That same fateful day, he met another young copywriter in the advertising business, Hugh Hefner. Impressed by Neiman’s work, Hefner requested that the artist do an illustration for the first issue of his new “men’s entertainment magazine.” Neiman was soon after promoted to the position of Playboy Magazine’s official Artist in Residence. “My art friends warned, ‘Watch out LeRoy, that’s the first step down a slippery slope. You have to decide if you want to be a serious artist or associated with tits and ass,’” recalled Neiman in his memoir. “I didn’t see it that way, and in any case, I was irresistibly drawn to the subject matter and scene.”

This marked Neiman’s shift from a bohemian post-art school existence to the glamorous life of an in-demand artist. After fifteen years in Chicago, Neiman relocated to New York City in 1963, and over the next forty years, became internationally known for his splashy images.

His commercial success and charismatic attitude proved to be of little interest to the mainstream critical establishment. While his work garnered some positive national attention early in his career, the critical recognition quickly disappeared. When pressured to discuss Neiman’s art, critics expressed the view that it was simply empty in meaningful content and aesthetically tasteless.

“It wasn’t until the late 60s that I fully realized I had been eliminated from serious consideration as a fine artist,” explained Neiman in his memoir. “If the critics didn’t like it, to hell with them…. I was proud of my brash new style.” And Neiman certainly wasn’t the only one who didn’t care much what the critics thought — According to the New York Times, at the time of his death, the total sales of original and reproduced Neiman works earned him a gross annual revenue of tens of millions of dollars.

Neiman mixed and matched stylistic elements absorbed from a variety of sources with the intention of capturing a sense of immediacy and dynamism in his paintings. Along with his use of flashy, contrasting colors, these various elements provide his paintings with a peculiar timeless but modern quality, something familiar yet otherworldly. If nothing else, Neiman’s accomplishment lies in the fact that he invented a distinctive artistic style that was esteemed by a vast range of people.

Though his breadth of subject matter included the nameless “working man” in the crowd and the scantily clad “playmate,” the artist drew and painted a greater number of well-known personalities, such as Frank Sinatra, Billie Holiday, Muhammad Ali, The Beatles, Michael Jordan, Andy Warhol, and Bill Clinton.

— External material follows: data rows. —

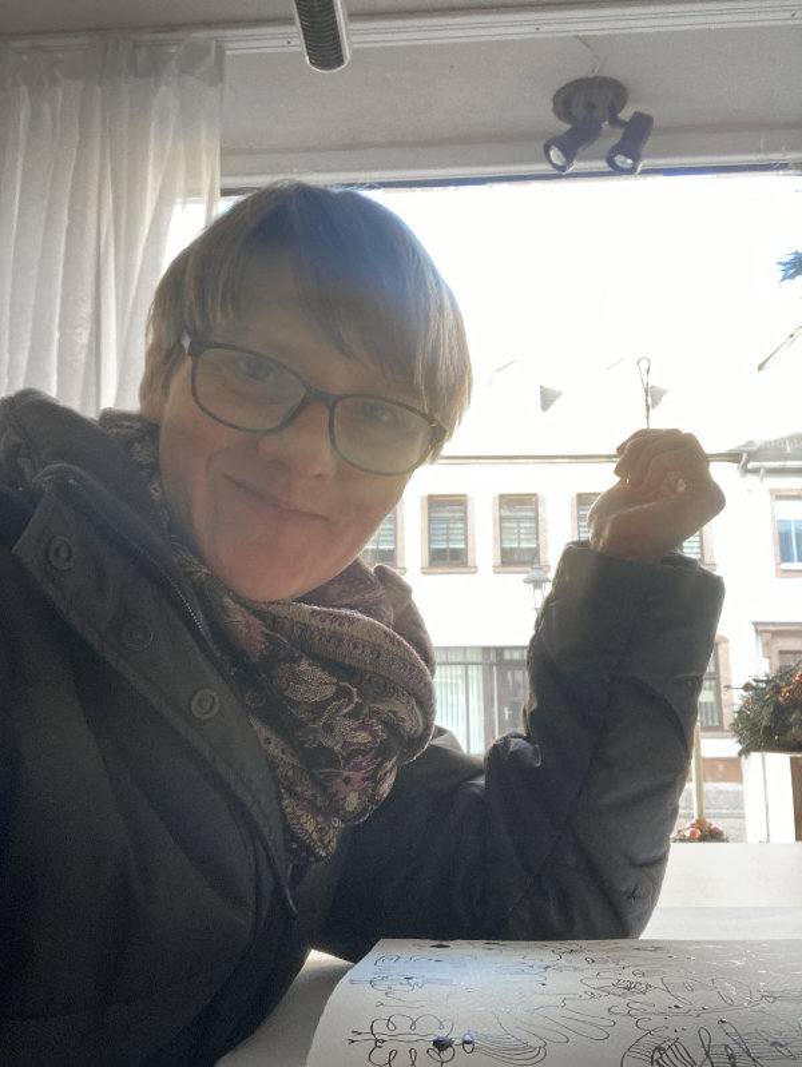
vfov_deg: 56.8
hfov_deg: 44.2
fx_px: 988
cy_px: 534
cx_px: 401
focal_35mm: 32
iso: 200
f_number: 2.2
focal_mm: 2.9
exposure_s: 1/60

However, in the vein of one of his favorite artists, the French Post-Impressionist Henri de Toulouse-Lautrec, Neiman found his calling in various sites of social interaction within the realms of both high and low culture. He was infatuated with the idea of society at play and intrigued by the realm of spectacle. Sketchbook in tow, Neiman could at any given moment see reality through rainbow-tinted glasses.

“The lack of critical appraisal has been a monkey on my back,” he said in the epilogue of his memoir. “But I didn’t do battle. I didn’t have time.”

LeRoy Neiman is survived by his wife and artistic collaborator, Janet Byrne Neiman.